I was playing a Woody Guthrie festival out in Tulsa. I can’t remember who all was playing. John Mellencamp was smoking — I mean the cigarette kind. He was smoking one cigarette after another. I thought, “That’s bad,” because of his voice.
We sang “Philadelphia Lawyer.” I’ve always liked that song. And [Sings] “I’ve been doing some hard traveling.” When we were done, Nora told me that, if her father could have afforded musicians, he’d have had a band like ours. It was a real honor. In the next breath, she told me she had a bunch of unrecorded songs of her father's and asked if I’d like to record them. Of course, I would.
Were you given the actual handwritten lyrics?
Oh, yes, isn’t that unbelievable? Nora sent over 26 songs. Well, some were copies. They were written between 1930 and 1946. It was his own handwriting. He would draw little pictures. They had the date he wrote them. I guess he was always writing songs. We recorded 14 songs, but put 12 on the record. I’m going to record them all.
What was your process for finding melodies and adding instrumentation?
I read the words and I could hear the melody and spacing and the keys. It was easy. I only had to do half the usual work. He kept real good notes. The dates were on there, and there were drawings.
There are a lot of humorous songs in this batch …
Woody Guthrie wrote a lot of songs. He must have always been writing. There’s a song on here called “Wommin’s Hats.” It’s from his first day in New York, and hats must have been a big thing back then. He got to New York and wrote “This Land Is Your Land” and the next day he wrote “Wommin’s Hats.” You know, he probably wrote 12 songs in between.

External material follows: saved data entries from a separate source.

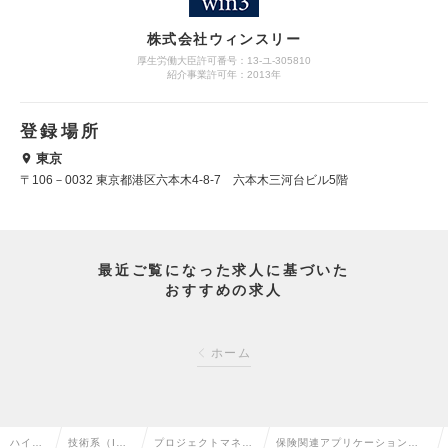
株式会社ウィンスリー
厚生労働大臣許可番号：13-ユ-305810
紹介事業許可年：2013年
登録場所
東京
〒106－0032 東京都港区六本木4-8-7 六本木三河台ビル5階
最近ご覧になった求人に基づいた
おすすめの求人
ホーム
ハイク
技術系（I
プロジェクトマネー
保険関連アプリケーション企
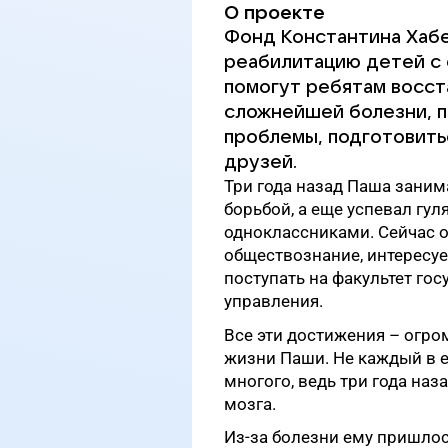
О проекте
Фонд Константина Хабе
реабилитацию детей с 
помогут ребятам восст
сложнейшей болезни, п
проблемы, подготовить
друзей.
Три года назад Паша заним
борьбой, а еще успевал гул
одноклассниками. Сейчас о
обществознание, интересует
поступать на факультет го
управления.
Все эти достижения – огр
жизни Паши. Не каждый в е
многого, ведь т
ри года наз
мозга.
Из-за болезни ему пришлос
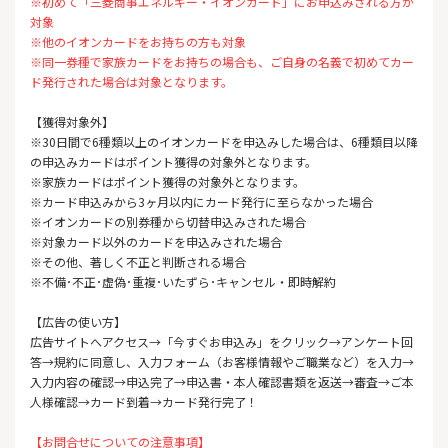
※初めて「三菱商事エネルギー・イオンカード」にお申込みされる方が
対象
※他のイオンカードをお持ちの方も対象
※同一券種で家族カードをお持ちの場合も、ご自身の名義で初めてカー
ド発行された場合は対象となります。
【獲得対象外】
※30日間で6種類以上のイオンカードを申込みした場合は、6種類目以降
の申込みカードはポイント獲得の対象外となります。
※家族カードはポイント獲得の対象外となります。
※カード申込みから3ヶ月以内にカード発行に至らなかった場合
※イオンカードの別券種から切替申込みされた場合
※対象カード以外のカードを申込みされた場合
※その他、著しく不正と判断される場合
※不備･不正･虚偽･重複･いたずら･キャンセル・即時解約
【広告の使い方】
広告サイトへアクセス→「今すぐお申込み」をクリック→アンケート回
答→規約に同意し、入力フォーム（お客様情報やご職業など）を入力→
入力内容の確認→申込完了→申込書・本人確認書類を返送→審査→ご本
人様確認→カード到着→カード発行完了！
【お問合せについての注意事項】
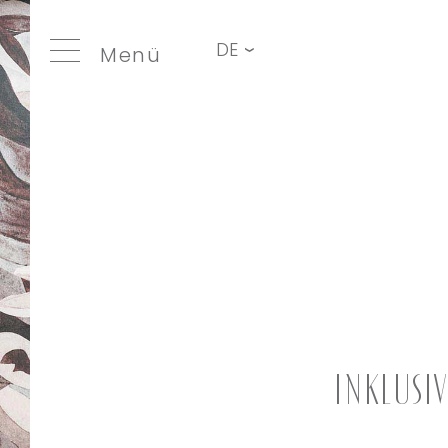
DE
Menü
Inklusi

That’s a great song. “New York Trains” is one of my favorites, too.
That’s another one. It’s rich in details. It’s all about his family coming to New York.
It still seems relevant, too. The cab ride in the song is $11, which must have been outrageous for back then.
Yep, and there’s the line about the cops making them get off at the stops.
Let’s talk about your early career for a second. You sang with Bill Monroe and the Blue Grass Boys in the '60s. Bill Monroe took a lot of musicians under his wing and served as a mentor and launching pad for their careers. What did you learn from your time with Bill? Was he full of advice?
You know, Bill Monroe didn’t give any advice. The singer before me was Jimmy Martin. He would tell all of his musicians what to play, but not Bill. He didn’t give any advice on guitar or singing. He was a tenor, so he’d sing around the singer. He’d play around the musicians. Bill really set the template for all of us. Before Bill Monroe, there wasn’t bluegrass.
How do you feel about the future of bluegrass? Are there any younger bluegrass bands that you like?
I don’t listen to much new music. When I was younger, if something made an impression, I would remember it forever. It doesn’t happen now. I guess it’s because of the vocals. They all sound the same. The old singers are different. You can tell a Mac Wiseman from a Lester Flatt and a Jimmy Martin. The new ones all sound the same. I guess it’s because they’re trying to copy. I was trying to copy when I started, too. You got to find your own way of singing, doing those things that are different.
So you think the singers need to find their own voice in order to keep bluegrass relevant?
Yes, I would say that. They need to sing songs that they like and in their own voice. You know, my sons play in my band. A couple years ago, I was talking with my manager — I think it was my manager. I was getting older. I still feel great. I can play a 90-minute show and it’s not a problem, but when you get over 70 … I think it was my manager’s idea to send the boys out on the road so I could ease up a bit. We called them the Travelin' McCourys. They got this real hot guitar player. He’s young, used to play with Ricky Skaggs. He’s great.
I’m busier than ever now, though. I have my radio show. I’m playing with Dawg, David Grisman, and we’re doing shows. I have my festival. It’s going good. Real good. And I have my own label. I’m busier than ever.
So your advice to the next generation of musicians is stay active in the industry — don’t limit yourself?
Yes, I’d say that. You need to be out playing and working. And you need to find your own way of doing things.